____ Given information

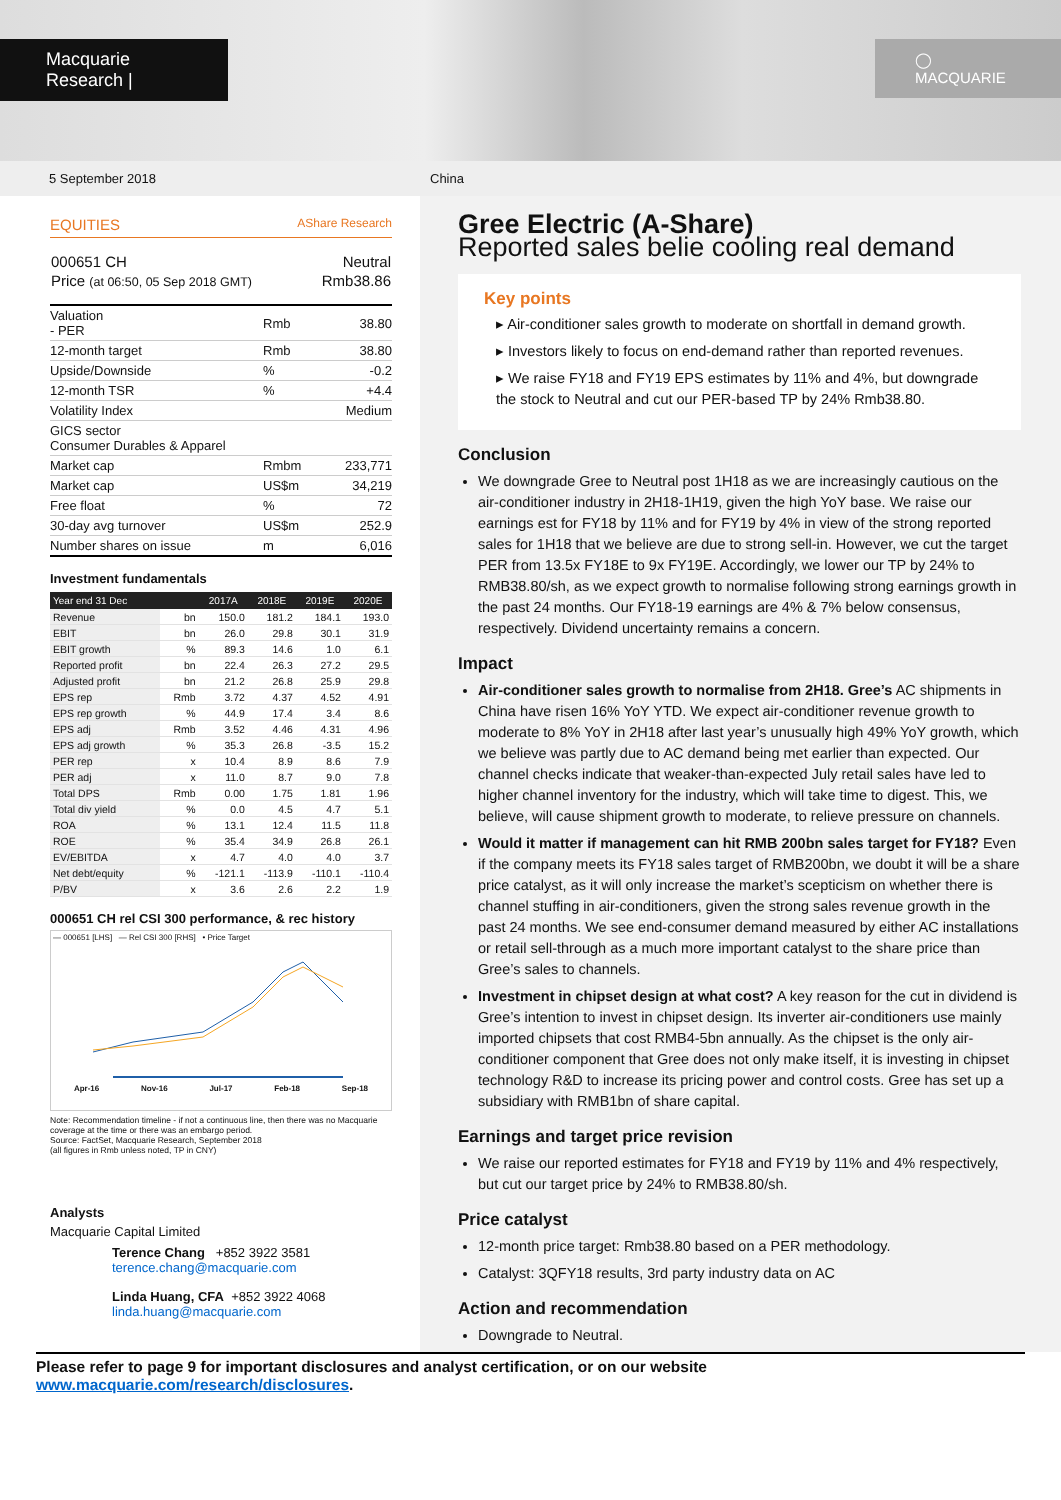Macquarie Research |
◯ MACQUARIE
5 September 2018 China
EQUITIES AShare Research
| 000651 CH | Neutral |
| Price (at 06:50, 05 Sep 2018 GMT) | Rmb38.86 |
| Valuation - PER | Rmb | 38.80 |
| 12-month target | Rmb | 38.80 |
| Upside/Downside | % | -0.2 |
| 12-month TSR | % | +4.4 |
| Volatility Index | | Medium |
| GICS sector Consumer Durables & Apparel | | |
| Market cap | Rmbm | 233,771 |
| Market cap | US$m | 34,219 |
| Free float | % | 72 |
| 30-day avg turnover | US$m | 252.9 |
| Number shares on issue | m | 6,016 |
Investment fundamentals
| Year end 31 Dec | | 2017A | 2018E | 2019E | 2020E |
| --- | --- | --- | --- | --- | --- |
| Revenue | bn | 150.0 | 181.2 | 184.1 | 193.0 |
| EBIT | bn | 26.0 | 29.8 | 30.1 | 31.9 |
| EBIT growth | % | 89.3 | 14.6 | 1.0 | 6.1 |
| Reported profit | bn | 22.4 | 26.3 | 27.2 | 29.5 |
| Adjusted profit | bn | 21.2 | 26.8 | 25.9 | 29.8 |
| EPS rep | Rmb | 3.72 | 4.37 | 4.52 | 4.91 |
| EPS rep growth | % | 44.9 | 17.4 | 3.4 | 8.6 |
| EPS adj | Rmb | 3.52 | 4.46 | 4.31 | 4.96 |
| EPS adj growth | % | 35.3 | 26.8 | -3.5 | 15.2 |
| PER rep | x | 10.4 | 8.9 | 8.6 | 7.9 |
| PER adj | x | 11.0 | 8.7 | 9.0 | 7.8 |
| Total DPS | Rmb | 0.00 | 1.75 | 1.81 | 1.96 |
| Total div yield | % | 0.0 | 4.5 | 4.7 | 5.1 |
| ROA | % | 13.1 | 12.4 | 11.5 | 11.8 |
| ROE | % | 35.4 | 34.9 | 26.8 | 26.1 |
| EV/EBITDA | x | 4.7 | 4.0 | 4.0 | 3.7 |
| Net debt/equity | % | -121.1 | -113.9 | -110.1 | -110.4 |
| P/BV | x | 3.6 | 2.6 | 2.2 | 1.9 |
000651 CH rel CSI 300 performance, & rec history
— 000651 [LHS] — Rel CSI 300 [RHS] • Price Target
Apr-16 Nov-16 Jul-17 Feb-18 Sep-18
Note: Recommendation timeline - if not a continuous line, then there was no Macquarie coverage at the time or there was an embargo period.
Source: FactSet, Macquarie Research, September 2018
(all figures in Rmb unless noted, TP in CNY)
Analysts
Macquarie Capital Limited
Terence Chang +852 3922 3581
terence.chang@macquarie.com
Linda Huang, CFA +852 3922 4068
linda.huang@macquarie.com
Gree Electric (A-Share)
Reported sales belie cooling real demand
Key points
▸ Air-conditioner sales growth to moderate on shortfall in demand growth.
▸ Investors likely to focus on end-demand rather than reported revenues.
▸ We raise FY18 and FY19 EPS estimates by 11% and 4%, but downgrade the stock to Neutral and cut our PER-based TP by 24% Rmb38.80.
Conclusion
We downgrade Gree to Neutral post 1H18 as we are increasingly cautious on the air-conditioner industry in 2H18-1H19, given the high YoY base. We raise our earnings est for FY18 by 11% and for FY19 by 4% in view of the strong reported sales for 1H18 that we believe are due to strong sell-in. However, we cut the target PER from 13.5x FY18E to 9x FY19E. Accordingly, we lower our TP by 24% to RMB38.80/sh, as we expect growth to normalise following strong earnings growth in the past 24 months. Our FY18-19 earnings are 4% & 7% below consensus, respectively. Dividend uncertainty remains a concern.
Impact
Air-conditioner sales growth to normalise from 2H18. Gree’s AC shipments in China have risen 16% YoY YTD. We expect air-conditioner revenue growth to moderate to 8% YoY in 2H18 after last year’s unusually high 49% YoY growth, which we believe was partly due to AC demand being met earlier than expected. Our channel checks indicate that weaker-than-expected July retail sales have led to higher channel inventory for the industry, which will take time to digest. This, we believe, will cause shipment growth to moderate, to relieve pressure on channels.
Would it matter if management can hit RMB 200bn sales target for FY18? Even if the company meets its FY18 sales target of RMB200bn, we doubt it will be a share price catalyst, as it will only increase the market’s scepticism on whether there is channel stuffing in air-conditioners, given the strong sales revenue growth in the past 24 months. We see end-consumer demand measured by either AC installations or retail sell-through as a much more important catalyst to the share price than Gree’s sales to channels.
Investment in chipset design at what cost? A key reason for the cut in dividend is Gree’s intention to invest in chipset design. Its inverter air-conditioners use mainly imported chipsets that cost RMB4-5bn annually. As the chipset is the only air-conditioner component that Gree does not only make itself, it is investing in chipset technology R&D to increase its pricing power and control costs. Gree has set up a subsidiary with RMB1bn of share capital.
Earnings and target price revision
We raise our reported estimates for FY18 and FY19 by 11% and 4% respectively, but cut our target price by 24% to RMB38.80/sh.
Price catalyst
12-month price target: Rmb38.80 based on a PER methodology.
Catalyst: 3QFY18 results, 3rd party industry data on AC
Action and recommendation
Downgrade to Neutral.
Please refer to page 9 for important disclosures and analyst certification, or on our website www.macquarie.com/research/disclosures.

________

Output each entry shown above exactly as it stands, with all pictures removed.

Macquarie Research |
◯ MACQUARIE
5 September 2018 China
EQUITIES AShare Research
| 000651 CH | Neutral |
| Price (at 06:50, 05 Sep 2018 GMT) | Rmb38.86 |
| Valuation - PER | Rmb | 38.80 |
| 12-month target | Rmb | 38.80 |
| Upside/Downside | % | -0.2 |
| 12-month TSR | % | +4.4 |
| Volatility Index | | Medium |
| GICS sector Consumer Durables & Apparel | | |
| Market cap | Rmbm | 233,771 |
| Market cap | US$m | 34,219 |
| Free float | % | 72 |
| 30-day avg turnover | US$m | 252.9 |
| Number shares on issue | m | 6,016 |
Investment fundamentals
| Year end 31 Dec | | 2017A | 2018E | 2019E | 2020E |
| --- | --- | --- | --- | --- | --- |
| Revenue | bn | 150.0 | 181.2 | 184.1 | 193.0 |
| EBIT | bn | 26.0 | 29.8 | 30.1 | 31.9 |
| EBIT growth | % | 89.3 | 14.6 | 1.0 | 6.1 |
| Reported profit | bn | 22.4 | 26.3 | 27.2 | 29.5 |
| Adjusted profit | bn | 21.2 | 26.8 | 25.9 | 29.8 |
| EPS rep | Rmb | 3.72 | 4.37 | 4.52 | 4.91 |
| EPS rep growth | % | 44.9 | 17.4 | 3.4 | 8.6 |
| EPS adj | Rmb | 3.52 | 4.46 | 4.31 | 4.96 |
| EPS adj growth | % | 35.3 | 26.8 | -3.5 | 15.2 |
| PER rep | x | 10.4 | 8.9 | 8.6 | 7.9 |
| PER adj | x | 11.0 | 8.7 | 9.0 | 7.8 |
| Total DPS | Rmb | 0.00 | 1.75 | 1.81 | 1.96 |
| Total div yield | % | 0.0 | 4.5 | 4.7 | 5.1 |
| ROA | % | 13.1 | 12.4 | 11.5 | 11.8 |
| ROE | % | 35.4 | 34.9 | 26.8 | 26.1 |
| EV/EBITDA | x | 4.7 | 4.0 | 4.0 | 3.7 |
| Net debt/equity | % | -121.1 | -113.9 | -110.1 | -110.4 |
| P/BV | x | 3.6 | 2.6 | 2.2 | 1.9 |
000651 CH rel CSI 300 performance, & rec history
— 000651 [LHS] — Rel CSI 300 [RHS] • Price Target
Apr-16 Nov-16 Jul-17 Feb-18 Sep-18
Note: Recommendation timeline - if not a continuous line, then there was no Macquarie coverage at the time or there was an embargo period.
Source: FactSet, Macquarie Research, September 2018
(all figures in Rmb unless noted, TP in CNY)
Analysts
Macquarie Capital Limited
Terence Chang +852 3922 3581
terence.chang@macquarie.com
Linda Huang, CFA +852 3922 4068
linda.huang@macquarie.com
Gree Electric (A-Share)
Reported sales belie cooling real demand
Key points
▸ Air-conditioner sales growth to moderate on shortfall in demand growth.
▸ Investors likely to focus on end-demand rather than reported revenues.
▸ We raise FY18 and FY19 EPS estimates by 11% and 4%, but downgrade the stock to Neutral and cut our PER-based TP by 24% Rmb38.80.
Conclusion
We downgrade Gree to Neutral post 1H18 as we are increasingly cautious on the air-conditioner industry in 2H18-1H19, given the high YoY base. We raise our earnings est for FY18 by 11% and for FY19 by 4% in view of the strong reported sales for 1H18 that we believe are due to strong sell-in. However, we cut the target PER from 13.5x FY18E to 9x FY19E. Accordingly, we lower our TP by 24% to RMB38.80/sh, as we expect growth to normalise following strong earnings growth in the past 24 months. Our FY18-19 earnings are 4% & 7% below consensus, respectively. Dividend uncertainty remains a concern.
Impact
Air-conditioner sales growth to normalise from 2H18. Gree’s AC shipments in China have risen 16% YoY YTD. We expect air-conditioner revenue growth to moderate to 8% YoY in 2H18 after last year’s unusually high 49% YoY growth, which we believe was partly due to AC demand being met earlier than expected. Our channel checks indicate that weaker-than-expected July retail sales have led to higher channel inventory for the industry, which will take time to digest. This, we believe, will cause shipment growth to moderate, to relieve pressure on channels.
Would it matter if management can hit RMB 200bn sales target for FY18? Even if the company meets its FY18 sales target of RMB200bn, we doubt it will be a share price catalyst, as it will only increase the market’s scepticism on whether there is channel stuffing in air-conditioners, given the strong sales revenue growth in the past 24 months. We see end-consumer demand measured by either AC installations or retail sell-through as a much more important catalyst to the share price than Gree’s sales to channels.
Investment in chipset design at what cost? A key reason for the cut in dividend is Gree’s intention to invest in chipset design. Its inverter air-conditioners use mainly imported chipsets that cost RMB4-5bn annually. As the chipset is the only air-conditioner component that Gree does not only make itself, it is investing in chipset technology R&D to increase its pricing power and control costs. Gree has set up a subsidiary with RMB1bn of share capital.
Earnings and target price revision
We raise our reported estimates for FY18 and FY19 by 11% and 4% respectively, but cut our target price by 24% to RMB38.80/sh.
Price catalyst
12-month price target: Rmb38.80 based on a PER methodology.
Catalyst: 3QFY18 results, 3rd party industry data on AC
Action and recommendation
Downgrade to Neutral.
Please refer to page 9 for important disclosures and analyst certification, or on our website www.macquarie.com/research/disclosures.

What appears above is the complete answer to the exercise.